Alexander Künzel hat die Bremer Heimstiftung zum größten Altenhilfeträger der Stadt gemacht. Nun wurde er feierlich verabschiedet.

Nach rund 35 Jahren an der Spitze der Bremer Heimstiftung ist Alexander Künzel im Ruhestand. Am Dienstag, den 19. April 2022, fand in der Kultur Aula auf dem Ellener Hof (Bremen) die offizielle Verabschiedung statt. Bürgermeister Andreas Bovenschulte und Sozialsenatorin Anja Stahmann kamen zur Feier und lobten die Arbeit des scheidenden Chefs.

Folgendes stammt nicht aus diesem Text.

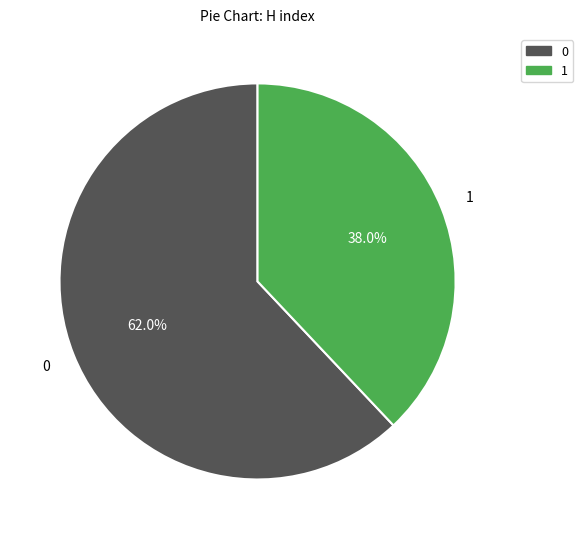

Does any single category account for the majority?

Yes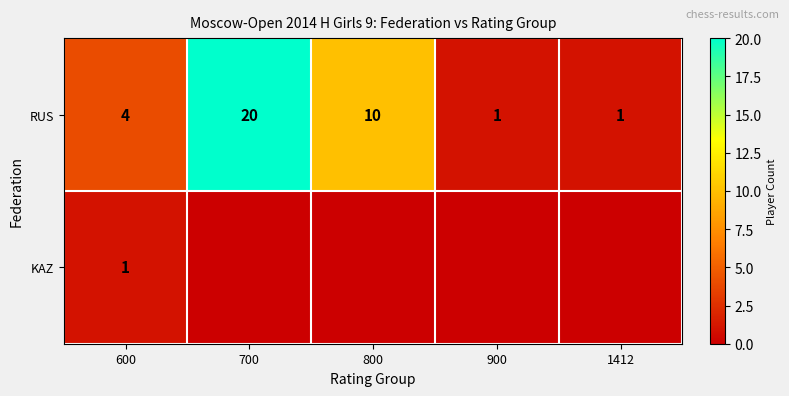

Count the RUS values in the range 1 to 10.

4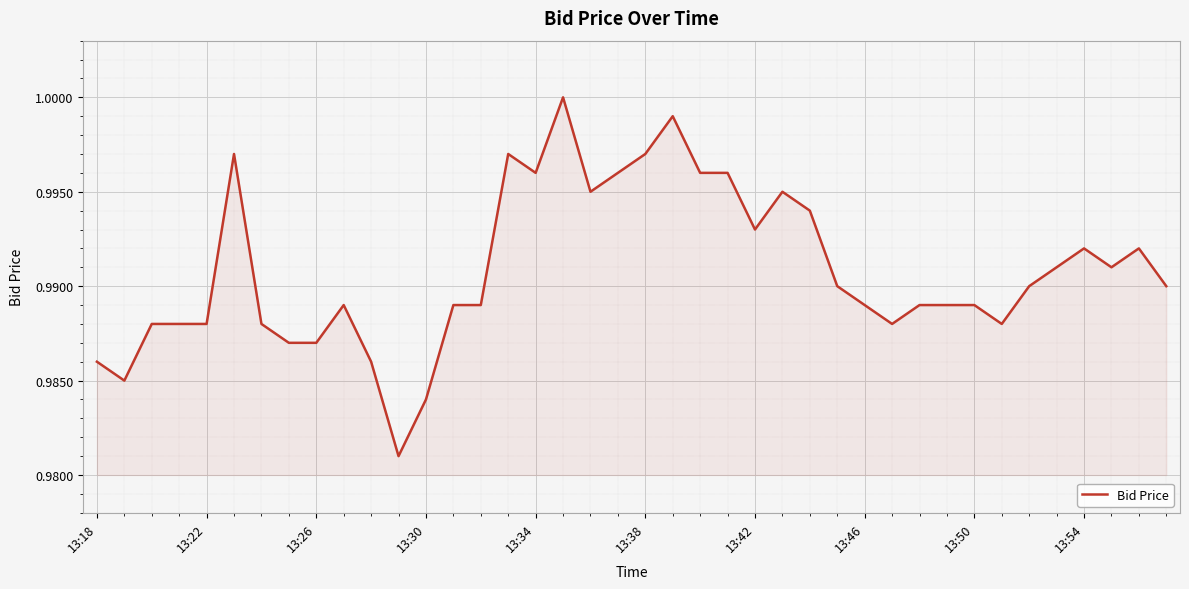

Does the chart display data point markers on the line(s)?

No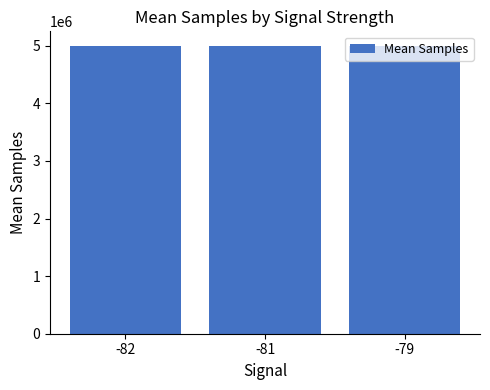

Approximately how many times larger is the value at -81 compared to -82?

1.0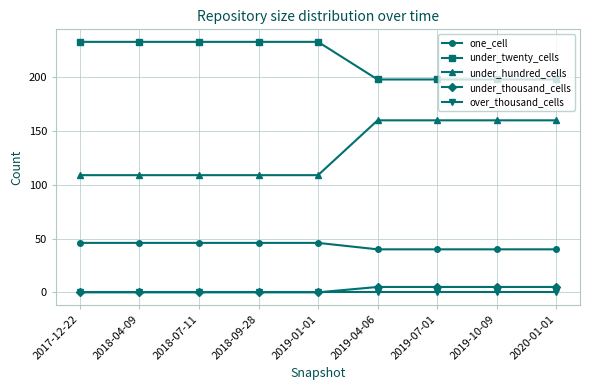

Between 2018-09-28 and 2019-04-06, which series saw the biggest shift?

under_hundred_cells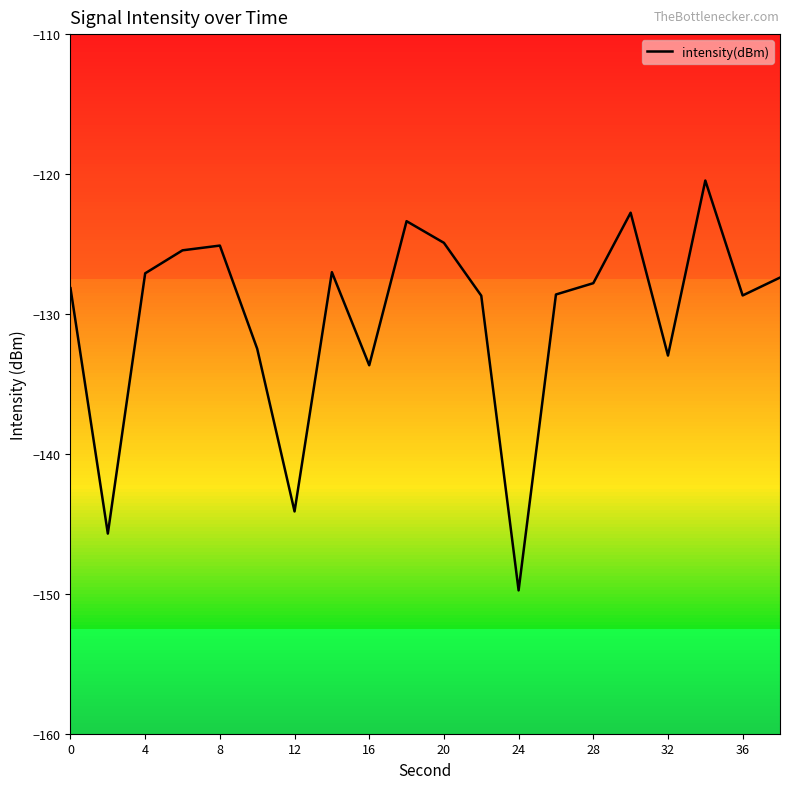

What is the smallest value displayed?

-149.8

Künzel hat die Stiftung massiv ausgebaut. Als er im April 1987 den Posten des Vorstandsvorsitzenden übernahm, gab es noch elf Altenheime. Heute sind es 31 Einrichtungen. Damit ist die Heimstiftung mittlerweile der größte Anbieter für Altenhilfe in Bremen; fast jedes dritte Heim in der Stadt gehört zur Stiftung.

Besonders wichtig war Künzel dabei, dass alte Menschen nicht isoliert werden. Er wollte keine Heime auf der grünen Wiese, sondern Wohnen und Pflege mitten im Stadtteil. Deshalb entstanden Stadtteilhäuser und Stiftungsdörfer, in denen Senioren direkt neben Kindergärten oder Kulturtreffs leben. So bleiben sie Teil der Gesellschaft und sind nicht von der Welt abgeschnitten.

Neben den Heimen hat Künzel auch in die Ausbildung investiert. Er gründete Fachschulen für Physio- und Ergotherapie und unterhält drei Schulen für Pflegeberufe. Zudem ist er Mitbegründer der Mobilen Reha Bremen und war im Kuratorium Deutsche Altershilfe tätig, wofür er vom Bundespräsidenten berufen wurde.

Seit 2018 teilte sich Künzel die Leitung der Stiftung mit André Vater. Sein letzter Arbeitstag war bereits im Dezember 2021. Ab sofort führt André Vater die Geschicke der Heimstiftung alleine weiter.